Monday, May 2, 2011

Tim Hetherington's Diary (2010)

Diary (2010) from Tim Hetherington on Vimeo.

Journalists and photographers, as well as the Liberiophile community are still reeling from the loss of both Chris Hondros and Tim Hetherington. In case you missed it, Tim Hetherington's 2010 Diary, above, is more than worth the 19 minutes. In fact, its an astonishing, emotional journey that is like nothing I have seen before.

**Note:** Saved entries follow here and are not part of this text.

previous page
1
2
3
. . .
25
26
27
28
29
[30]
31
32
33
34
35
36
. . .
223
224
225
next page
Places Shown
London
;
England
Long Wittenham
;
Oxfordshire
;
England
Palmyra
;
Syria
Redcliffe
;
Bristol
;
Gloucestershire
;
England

Heart-stopping clips, from Tim's work in Liberia years ago, show the rebels' hellish, earth-scorching caravan advancing towards Monrovia throughout the sequence. As much an auditory artwork as a cinematographic collage, scenes completely envelope the viewer in the horrors of contemporary war, but abruptly transform into the mundane sound-byte summaries of the same events of international news headlines, heard in taxis navigating the streets of London or on a glowing screen in a Heathrow Express carriage, thousands of miles away from the carnage.

The rain blurs the windshield view of a dilapidated, war-scarred bush settlement, rushing by in the chaos of battle, slipping imperceptibly to become the drops running down the screen of a black cab making its way through an immaculate, bone-white Marylebone, a juxtaposition that is an incredible feat of technical precision. A firefight in the mountains of Afghanistan is later echoed, visually and acoustically, in the fireworks over the rooftops of Brooklyn.

A dreary, banal hotel room view of an immensely overbuilt Hong Kong is suddenly the sun-blinded, view of the burnt-black Darfurian ground in the silhouette of an immolated human. Randall Street becomes a Bangkok Expressway, which becomes a dirt road in Chad, crossed by cattle. The chaos of wanton, violent rebels scaring off desperate looters raiding a Freeport warehouse, loops into a dream-like scene of a young British girl running through a field in a delicate light of English autumn.

"Stunning" is an unfortunately overused word in our age of hyperbole, and is no longer reserved for experiences and artworks which so arrest the audience as to have a physical component to the reaction they induce--but this is what this startling film does, again and again, and reminds us further of the huge loss of such a talent storyteller.